Amid Fuel Shortage Concerns, Myanmar Regime Plans to Reopen Old Yangon Oil Refinery

By The Irrawaddy 12 May 2021

The Myanmar junta is pressing ahead with a plan to reopen a disused oil refinery in Yangon’s Thanlyin Township, which a state-owned Indian company has expressed an interest in taking over.

Military-controlled newspapers said that the Indian Oil Corporation Ltd (IOCL) has a plan to build a new refinery on the site of the No. I Oil Refinery Compound in Thanlyin Township. The new plant will be capable of refining ten million tonnes of crude oil annually.

The project was first proposed last year during an official visit to Myanmar by India’s Foreign Secretary Harsh Shringla and Indian army chief MM Naravane. Indian media suggested that the new refinery would be a US$6 billion project. So far, though, IOCL has yet to announce an update of the planned project.

U Aung Than Oo, the junta-appointed Minister for Electricity and Energy, said on Monday that the Thanlyin refinery had been shut since 2017 as it was not commercially viable. He added that the plant needed to be repaired and put back into operation as soon as possible to help meet the domestic demand for fuel.

The move to revive the old refinery comes after coup leader Senior General Min Aung Hlaing visited the Thanlyin compound in late April. Snr-Gen Min Aung Hlaing told officials to strive to re-open refineries to help solve Myanmar’s urgent need for fuel.

The Thanlyin refinery seen on Apr.30./ The office of the Commander-in-Chief of Defence Services

Myanmar is heavily reliant on imported gasoline and diesel. Currently, the Chauk Refinery in Magwe Region is the only refinery operating in Myanmar, and it is only capable of refining 6,000 barrels of oil per day.

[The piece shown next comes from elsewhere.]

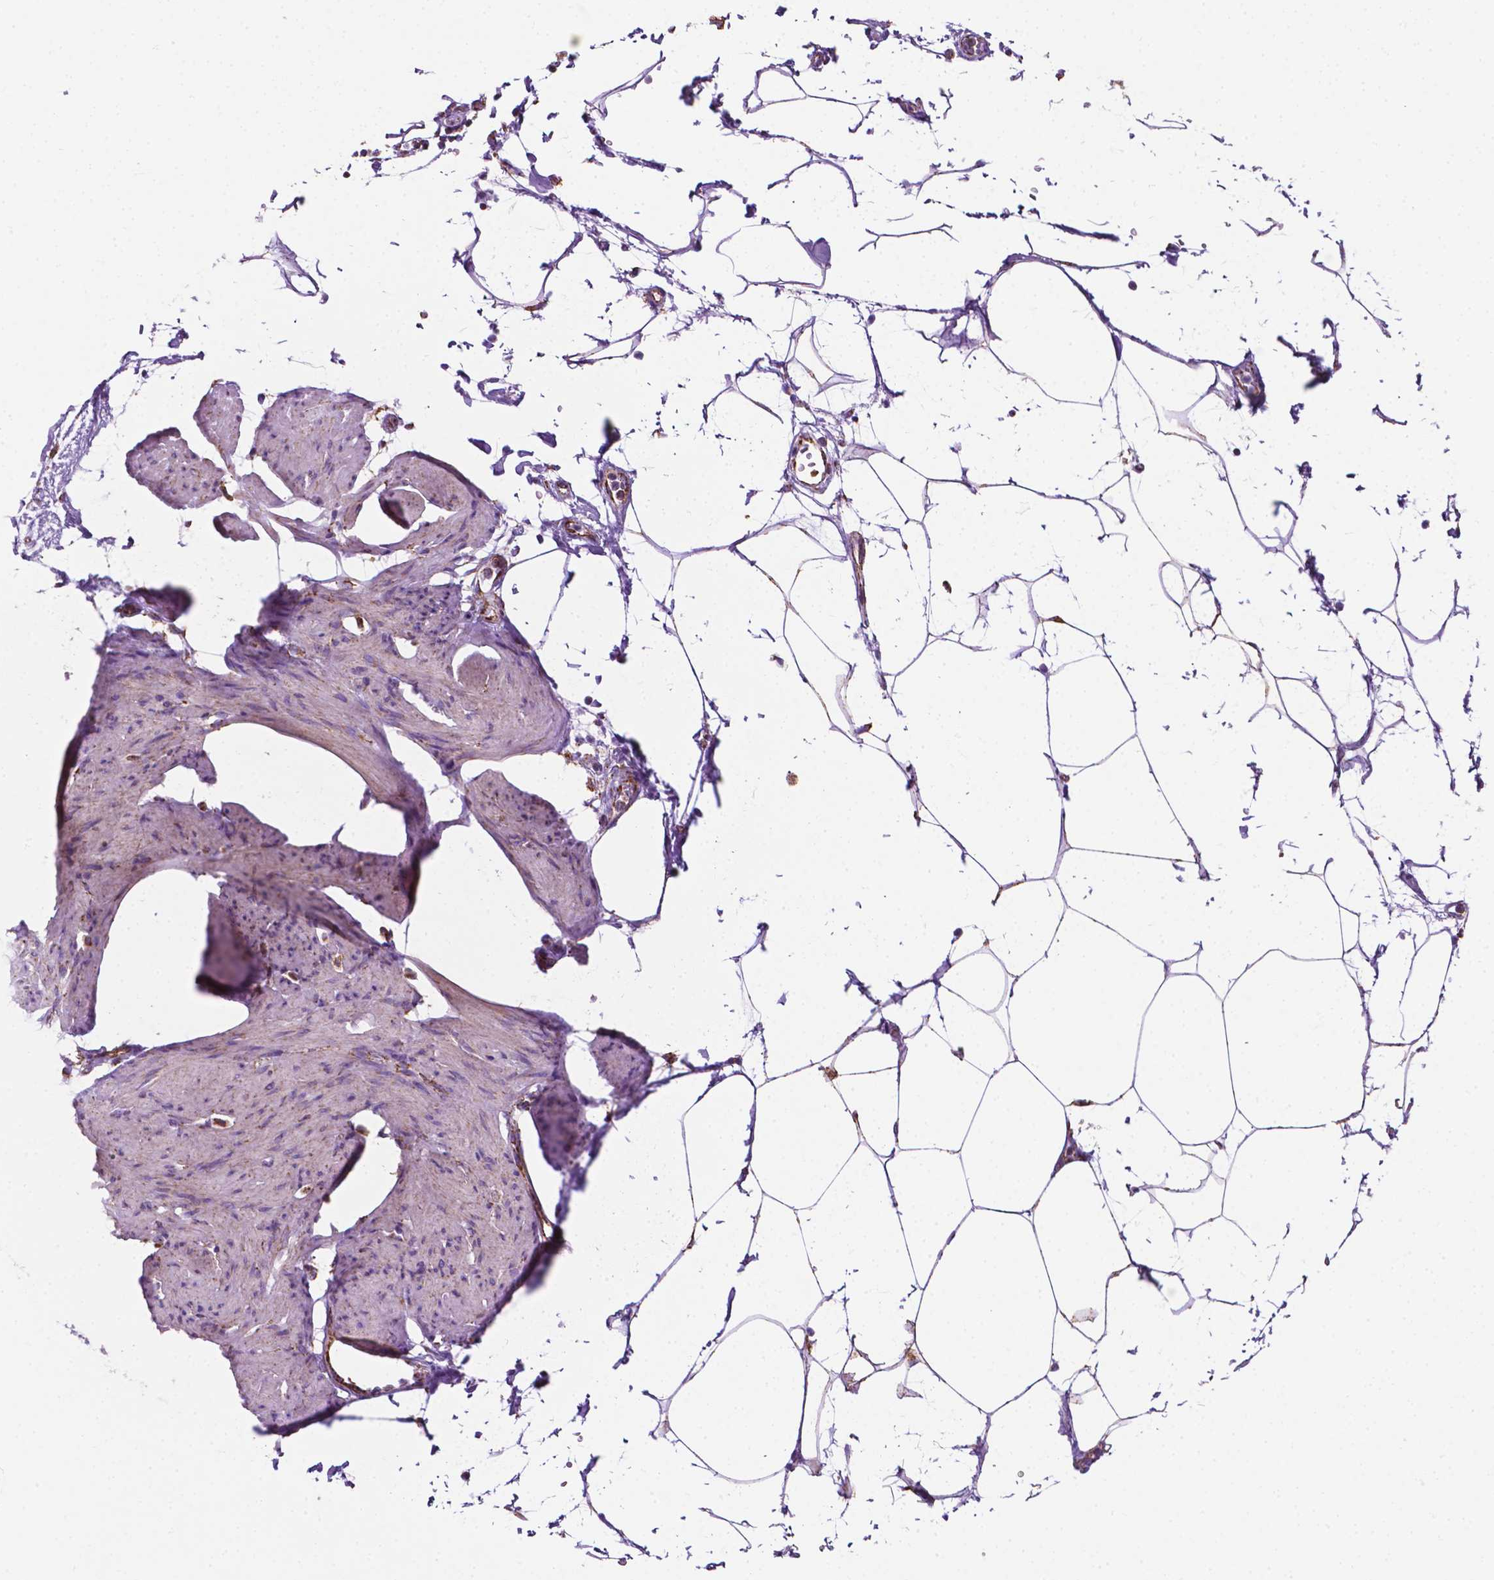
{"staining": {"intensity": "moderate", "quantity": "<25%", "location": "cytoplasmic/membranous"}, "tissue": "smooth muscle", "cell_type": "Smooth muscle cells", "image_type": "normal", "snomed": [{"axis": "morphology", "description": "Normal tissue, NOS"}, {"axis": "topography", "description": "Adipose tissue"}, {"axis": "topography", "description": "Smooth muscle"}, {"axis": "topography", "description": "Peripheral nerve tissue"}], "caption": "A brown stain highlights moderate cytoplasmic/membranous staining of a protein in smooth muscle cells of normal human smooth muscle. (IHC, brightfield microscopy, high magnification).", "gene": "RMDN3", "patient": {"sex": "male", "age": 83}}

On average, Myanmar imports five to six medium-range tankers worth of gasoline cargoes per month, most arriving from Singapore, the region’s largest oil trading hub.

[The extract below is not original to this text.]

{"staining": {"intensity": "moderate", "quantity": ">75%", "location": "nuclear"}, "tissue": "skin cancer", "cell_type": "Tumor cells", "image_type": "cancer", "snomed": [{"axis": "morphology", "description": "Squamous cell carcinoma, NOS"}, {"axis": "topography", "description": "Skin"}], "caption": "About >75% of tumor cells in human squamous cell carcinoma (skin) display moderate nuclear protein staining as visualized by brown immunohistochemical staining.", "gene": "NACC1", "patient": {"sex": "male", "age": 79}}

But since the junta’s Feb. 1 coup, the country has been in danger of possible fuel shortages with banks and government departments forced to close because thousands of their workers have joined the nationwide civil disobedience movement and gone on strike in protest at the military regime.

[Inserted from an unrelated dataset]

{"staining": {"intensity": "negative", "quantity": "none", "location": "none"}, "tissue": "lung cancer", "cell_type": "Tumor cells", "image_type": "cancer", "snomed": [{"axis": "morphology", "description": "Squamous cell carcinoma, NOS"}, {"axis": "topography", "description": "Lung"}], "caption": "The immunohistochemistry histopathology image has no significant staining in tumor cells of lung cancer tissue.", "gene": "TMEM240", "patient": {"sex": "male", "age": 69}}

Myanmar’s currency has also depreciated against the US dollar, while the political and economic crisis, and the threat of potential sanctions, means that oil companies have become cautious about supplying fuel to Myanmar.

The state-owned Thanlyin refinery was constructed in 1955 on nearly 1,700 acres of land and was formerly capable of processing 20,000 barrels of oil per day. The refinery’s terminal was also able to receive up to 2 million tonnes of crude oil via the China-Myanmar oil and gas pipeline.

But in 2017 the refinery was closed after lawmakers demanded a stop to the operations of loss-making, government-owned factories in an effort to cut down the budget deficit.

In 2018, the Ministry of Electricity and Energy promised to upgrade oil refinery projects, including the Thanlyin refinery, in partnership with the private sector under the Public Private Partnership scheme. At that time, many companies, including some from India and Japan, expressed an interest in investing in Myanmar’s refineries.

U Aung Than Oo called on the workers of the No 1 Oil Refinery to return to work as quickly as possible to maintain the Thanlyin plant. He said that the refinery staff must strictly abide by the public service personnel law, as well as rules and regulations saying that the refinery needs to be open to meet the demands of factories.

He also ordered officials to maintain the jetty at the refinery for work operations.